Based on the obtained results of the Section 5.2, an inner–outer network coupling topology $S-S$ is now used (the most suitable to achieve outer synchronization in a master–slave configuration) for $N=5$ nodes and a large number of networks $M=100$ with $\mathbf{\Gamma }=diag[1,0,1]$, ${\mathbf{\Gamma }}_o=diag[1,0,0,0,0]$, ${\mathbf{A}}_{\mathbf{i}}={\mathbf{A}}_{\mathbf{is}}$ as in (11), and ${\mathbf{A}}_{\mathbf{o}}(M\times M)$ selected as follows

$${\mathbf{A}}_{\mathbf{o}}=\left[\begin{array}{ccccc}0& 0& 0& \dots & 0\\ 1& -1& 0& \dots & 0\\ 1& 0& -1& \dots & 0\\ ⋮& \ddots & \ddots & \ddots & ⋮\\ 1& 0& 0& \dots & -1\end{array}\right],$$

(13)

where we can deduce that the maximum Lyapunov exponent ${\lambda }_{max}$ (for this case it is the same as the case of Figure 7e), where to achieve outer synchronization we can either use $c_1=2$ or $c_2=2$. It should be noted that this analysis can be extended for any other chaotic node, number of nodes N, and number of networks M. Figure 9a–c shows the temporal dynamics for this case, and Figure 9d–f shows the errors between the master node and the other nodes in the network, the values of the initial conditions are taken as follows $x_{i1,i2,i3}\left(0\right)=[rand(1.01,1.02),0.1,0.1]$ for $i=1,2,\dots ,N\times M$.

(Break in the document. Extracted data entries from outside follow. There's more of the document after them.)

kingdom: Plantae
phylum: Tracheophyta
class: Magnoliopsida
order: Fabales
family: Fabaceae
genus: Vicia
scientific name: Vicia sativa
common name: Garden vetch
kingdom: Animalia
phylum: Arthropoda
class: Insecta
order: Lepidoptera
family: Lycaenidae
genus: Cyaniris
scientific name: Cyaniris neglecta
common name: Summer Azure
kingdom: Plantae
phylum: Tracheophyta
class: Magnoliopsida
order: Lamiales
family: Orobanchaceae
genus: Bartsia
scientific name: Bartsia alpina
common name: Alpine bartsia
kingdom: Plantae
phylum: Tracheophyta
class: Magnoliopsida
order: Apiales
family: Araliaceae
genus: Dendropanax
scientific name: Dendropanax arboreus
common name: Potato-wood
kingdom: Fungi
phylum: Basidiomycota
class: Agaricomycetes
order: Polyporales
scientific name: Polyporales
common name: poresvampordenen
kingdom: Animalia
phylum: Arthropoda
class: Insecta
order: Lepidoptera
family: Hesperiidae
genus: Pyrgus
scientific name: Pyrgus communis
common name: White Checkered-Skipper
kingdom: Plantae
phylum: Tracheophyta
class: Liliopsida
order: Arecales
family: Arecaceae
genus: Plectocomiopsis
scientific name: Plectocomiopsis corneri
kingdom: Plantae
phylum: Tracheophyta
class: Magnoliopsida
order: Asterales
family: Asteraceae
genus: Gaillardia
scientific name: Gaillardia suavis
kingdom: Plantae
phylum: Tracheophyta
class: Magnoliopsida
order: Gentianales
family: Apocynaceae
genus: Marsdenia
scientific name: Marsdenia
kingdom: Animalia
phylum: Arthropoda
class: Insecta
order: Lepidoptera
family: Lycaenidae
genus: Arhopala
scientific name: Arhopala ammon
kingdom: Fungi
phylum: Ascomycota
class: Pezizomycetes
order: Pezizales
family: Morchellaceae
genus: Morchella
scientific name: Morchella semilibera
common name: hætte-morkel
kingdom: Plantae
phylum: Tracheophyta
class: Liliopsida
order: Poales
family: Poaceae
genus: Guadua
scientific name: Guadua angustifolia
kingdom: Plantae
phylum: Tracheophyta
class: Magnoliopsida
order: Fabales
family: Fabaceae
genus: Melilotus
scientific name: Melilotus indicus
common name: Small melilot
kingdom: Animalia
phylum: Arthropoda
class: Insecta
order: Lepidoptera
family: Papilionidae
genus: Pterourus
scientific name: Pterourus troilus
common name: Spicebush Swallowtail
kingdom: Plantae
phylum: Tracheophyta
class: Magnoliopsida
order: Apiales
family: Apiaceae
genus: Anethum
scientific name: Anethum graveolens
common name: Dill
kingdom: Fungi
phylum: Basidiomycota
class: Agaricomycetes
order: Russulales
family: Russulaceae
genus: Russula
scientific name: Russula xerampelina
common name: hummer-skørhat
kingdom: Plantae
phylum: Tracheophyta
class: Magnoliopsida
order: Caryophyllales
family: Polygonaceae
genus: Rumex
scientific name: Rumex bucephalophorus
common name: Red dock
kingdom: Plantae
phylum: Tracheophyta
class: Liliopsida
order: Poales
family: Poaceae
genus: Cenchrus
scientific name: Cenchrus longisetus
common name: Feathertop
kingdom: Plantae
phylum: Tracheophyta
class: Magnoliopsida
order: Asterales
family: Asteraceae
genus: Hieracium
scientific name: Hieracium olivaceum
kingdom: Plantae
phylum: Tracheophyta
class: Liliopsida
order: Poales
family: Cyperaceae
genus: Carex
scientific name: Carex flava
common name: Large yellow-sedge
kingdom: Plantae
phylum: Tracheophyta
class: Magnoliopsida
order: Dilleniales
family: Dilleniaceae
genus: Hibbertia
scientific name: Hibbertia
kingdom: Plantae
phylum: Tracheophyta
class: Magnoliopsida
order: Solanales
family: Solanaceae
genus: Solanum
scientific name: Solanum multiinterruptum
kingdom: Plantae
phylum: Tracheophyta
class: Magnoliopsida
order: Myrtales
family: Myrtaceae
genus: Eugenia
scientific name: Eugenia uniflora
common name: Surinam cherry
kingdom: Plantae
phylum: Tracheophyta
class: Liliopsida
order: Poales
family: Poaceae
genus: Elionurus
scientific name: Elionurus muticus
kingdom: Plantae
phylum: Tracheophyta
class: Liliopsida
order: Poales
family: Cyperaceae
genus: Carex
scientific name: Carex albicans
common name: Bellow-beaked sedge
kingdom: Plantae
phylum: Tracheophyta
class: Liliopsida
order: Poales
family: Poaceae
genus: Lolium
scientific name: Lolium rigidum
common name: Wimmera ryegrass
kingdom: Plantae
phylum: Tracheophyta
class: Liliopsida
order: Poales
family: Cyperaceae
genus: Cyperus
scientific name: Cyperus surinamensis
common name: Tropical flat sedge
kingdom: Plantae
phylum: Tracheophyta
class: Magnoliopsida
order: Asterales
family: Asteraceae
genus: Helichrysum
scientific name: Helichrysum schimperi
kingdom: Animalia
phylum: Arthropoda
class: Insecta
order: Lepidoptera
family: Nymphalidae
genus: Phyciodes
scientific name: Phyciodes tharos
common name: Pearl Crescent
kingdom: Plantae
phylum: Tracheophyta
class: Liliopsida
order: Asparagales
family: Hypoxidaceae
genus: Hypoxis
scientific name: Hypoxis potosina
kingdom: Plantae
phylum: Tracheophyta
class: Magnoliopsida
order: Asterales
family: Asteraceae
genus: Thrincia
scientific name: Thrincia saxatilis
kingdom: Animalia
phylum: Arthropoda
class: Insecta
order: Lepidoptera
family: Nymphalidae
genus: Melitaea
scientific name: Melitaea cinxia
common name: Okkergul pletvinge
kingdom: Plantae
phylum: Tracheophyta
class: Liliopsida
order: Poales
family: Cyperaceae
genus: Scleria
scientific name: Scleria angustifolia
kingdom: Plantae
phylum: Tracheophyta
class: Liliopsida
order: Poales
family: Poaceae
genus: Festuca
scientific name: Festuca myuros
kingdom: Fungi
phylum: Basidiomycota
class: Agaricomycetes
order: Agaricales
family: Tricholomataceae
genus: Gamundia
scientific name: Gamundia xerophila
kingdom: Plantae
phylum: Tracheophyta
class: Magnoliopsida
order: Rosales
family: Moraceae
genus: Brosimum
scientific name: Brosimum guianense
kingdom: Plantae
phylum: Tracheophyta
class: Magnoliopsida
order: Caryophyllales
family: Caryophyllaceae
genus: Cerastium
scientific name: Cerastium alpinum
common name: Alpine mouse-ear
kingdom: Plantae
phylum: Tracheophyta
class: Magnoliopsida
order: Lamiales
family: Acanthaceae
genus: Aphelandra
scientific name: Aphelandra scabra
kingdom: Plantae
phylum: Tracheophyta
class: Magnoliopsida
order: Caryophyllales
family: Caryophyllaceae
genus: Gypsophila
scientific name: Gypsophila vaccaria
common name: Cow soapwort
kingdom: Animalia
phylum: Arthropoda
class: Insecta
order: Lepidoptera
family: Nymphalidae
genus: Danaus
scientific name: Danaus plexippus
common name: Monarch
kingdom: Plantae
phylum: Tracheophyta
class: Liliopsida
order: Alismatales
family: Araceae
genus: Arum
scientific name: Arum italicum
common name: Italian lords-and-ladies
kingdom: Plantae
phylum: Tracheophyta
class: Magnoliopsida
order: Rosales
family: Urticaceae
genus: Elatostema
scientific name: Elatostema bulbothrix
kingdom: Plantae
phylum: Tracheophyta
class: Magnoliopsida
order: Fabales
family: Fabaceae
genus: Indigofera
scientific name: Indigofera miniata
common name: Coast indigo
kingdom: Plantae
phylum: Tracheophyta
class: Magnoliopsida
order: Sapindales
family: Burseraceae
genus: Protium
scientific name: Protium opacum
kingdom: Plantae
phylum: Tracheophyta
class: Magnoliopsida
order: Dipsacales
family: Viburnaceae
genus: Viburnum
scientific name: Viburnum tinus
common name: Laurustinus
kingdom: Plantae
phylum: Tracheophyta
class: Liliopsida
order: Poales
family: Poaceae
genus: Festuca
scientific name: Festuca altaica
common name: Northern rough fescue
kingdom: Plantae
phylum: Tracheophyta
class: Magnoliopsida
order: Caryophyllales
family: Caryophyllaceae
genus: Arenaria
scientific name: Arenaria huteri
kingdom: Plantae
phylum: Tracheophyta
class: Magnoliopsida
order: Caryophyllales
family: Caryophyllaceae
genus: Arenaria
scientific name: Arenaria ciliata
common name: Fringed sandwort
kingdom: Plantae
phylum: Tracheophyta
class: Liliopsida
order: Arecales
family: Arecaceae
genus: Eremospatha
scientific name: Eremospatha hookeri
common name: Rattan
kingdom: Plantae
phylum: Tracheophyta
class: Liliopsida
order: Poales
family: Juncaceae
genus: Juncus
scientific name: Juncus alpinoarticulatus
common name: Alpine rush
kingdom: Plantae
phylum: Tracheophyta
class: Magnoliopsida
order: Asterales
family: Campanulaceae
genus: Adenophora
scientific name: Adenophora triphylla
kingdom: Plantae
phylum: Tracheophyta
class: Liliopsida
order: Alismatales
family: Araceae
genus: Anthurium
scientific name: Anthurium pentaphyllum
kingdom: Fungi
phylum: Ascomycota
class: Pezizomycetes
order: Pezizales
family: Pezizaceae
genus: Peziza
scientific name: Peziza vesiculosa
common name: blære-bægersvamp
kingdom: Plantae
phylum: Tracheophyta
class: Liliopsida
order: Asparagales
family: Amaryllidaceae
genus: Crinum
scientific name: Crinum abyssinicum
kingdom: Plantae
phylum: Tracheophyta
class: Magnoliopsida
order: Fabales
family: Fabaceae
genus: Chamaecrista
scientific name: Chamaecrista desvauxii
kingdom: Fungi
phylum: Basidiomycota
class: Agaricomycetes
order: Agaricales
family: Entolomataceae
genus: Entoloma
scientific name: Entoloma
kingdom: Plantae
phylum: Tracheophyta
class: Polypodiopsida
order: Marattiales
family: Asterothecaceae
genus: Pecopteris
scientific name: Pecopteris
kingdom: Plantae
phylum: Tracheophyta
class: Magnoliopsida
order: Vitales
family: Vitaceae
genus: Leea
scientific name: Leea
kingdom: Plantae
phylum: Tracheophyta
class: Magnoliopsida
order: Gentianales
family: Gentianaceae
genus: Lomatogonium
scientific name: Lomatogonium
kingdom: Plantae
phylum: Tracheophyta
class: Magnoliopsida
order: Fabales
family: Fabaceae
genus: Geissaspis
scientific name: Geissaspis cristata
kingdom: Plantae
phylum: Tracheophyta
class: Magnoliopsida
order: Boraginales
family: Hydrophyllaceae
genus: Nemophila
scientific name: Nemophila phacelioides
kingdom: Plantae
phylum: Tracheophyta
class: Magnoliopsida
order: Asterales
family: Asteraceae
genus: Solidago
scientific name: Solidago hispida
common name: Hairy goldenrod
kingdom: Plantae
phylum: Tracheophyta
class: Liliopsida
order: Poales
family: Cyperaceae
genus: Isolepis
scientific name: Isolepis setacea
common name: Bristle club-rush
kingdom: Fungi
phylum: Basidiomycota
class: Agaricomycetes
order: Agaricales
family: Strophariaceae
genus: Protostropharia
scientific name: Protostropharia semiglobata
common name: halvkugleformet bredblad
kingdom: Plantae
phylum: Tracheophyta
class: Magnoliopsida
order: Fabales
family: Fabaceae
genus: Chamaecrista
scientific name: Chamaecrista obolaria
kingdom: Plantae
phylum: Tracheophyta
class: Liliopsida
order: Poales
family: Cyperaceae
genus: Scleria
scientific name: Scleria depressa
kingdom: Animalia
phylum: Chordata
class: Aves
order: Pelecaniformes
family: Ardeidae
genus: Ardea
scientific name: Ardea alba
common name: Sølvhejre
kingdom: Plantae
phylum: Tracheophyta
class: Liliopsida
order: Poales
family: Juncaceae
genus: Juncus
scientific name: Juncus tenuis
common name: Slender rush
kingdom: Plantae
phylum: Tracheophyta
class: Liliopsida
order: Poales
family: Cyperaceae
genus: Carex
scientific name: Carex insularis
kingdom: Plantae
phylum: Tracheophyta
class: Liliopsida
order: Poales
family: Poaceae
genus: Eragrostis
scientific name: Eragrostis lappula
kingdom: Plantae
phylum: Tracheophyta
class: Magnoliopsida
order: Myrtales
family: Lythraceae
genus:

Figure 9 corroborates that this analysis can be extended for a large number of networks M and, therefore, a large number of nodes $N\times M$.

6. Conclusions

By means of an analysis based on the master stability function approach, which is widely used to determine synchronization in networks, it has been shown that if we use $\mathbf{\Gamma }=diag[1,0,1]$ in inner coupling topologies R, S, and $SW$, we obtain a suitable stable inner synchronization state; therefore, these two states ($x_{i,1}$ and $x_{i,3}$ from (9)) were used as the suitable option to connect the nodes innerly and outwardly. On the other hand, there is not much difference when we outwardly couple networks with more than one node using inner–outer coupling network topologies $R-R$, $R-S$, $R-SW$, $S-R$, $S-S$, $S-SW$, $SW-R$, $SW-S$, and $SW-SW$, so it was determined to use a ${\mathbf{\Gamma }}_o=diag[1,0,0,0,0]$. The final analysis shows us that the best combination to achieve outer synchronization in a master–slave configuration is the inner–outer coupling network topology $S-S$. Additionally, an example for a large number of networks was presented using the inner–outer coupling network topology $S-S$ as an example to verify the obtained results from the accomplished analysis. Moreover, we can deduce that some inner–outer coupling topologies will be better than others for some potential applications despite the fact that the inner–outer coupling network topology $S-S$ achieves outer synchronization more efficiently. On the other hand, the possibility of extending this study is open, for example, we can use different configurations of matrix $\mathbf{A}$, different forms, and eventually different dimensions of the chaotic node; also, we can increase the number of nodes N and the number of networks M in order to combine this study with other synchronization control techniques, such as, for example, the fractal variational principle for an optimal control problem and the synchronization in the fractal vibration systems, or the possibility of making some transformation to a fractional order study, among others.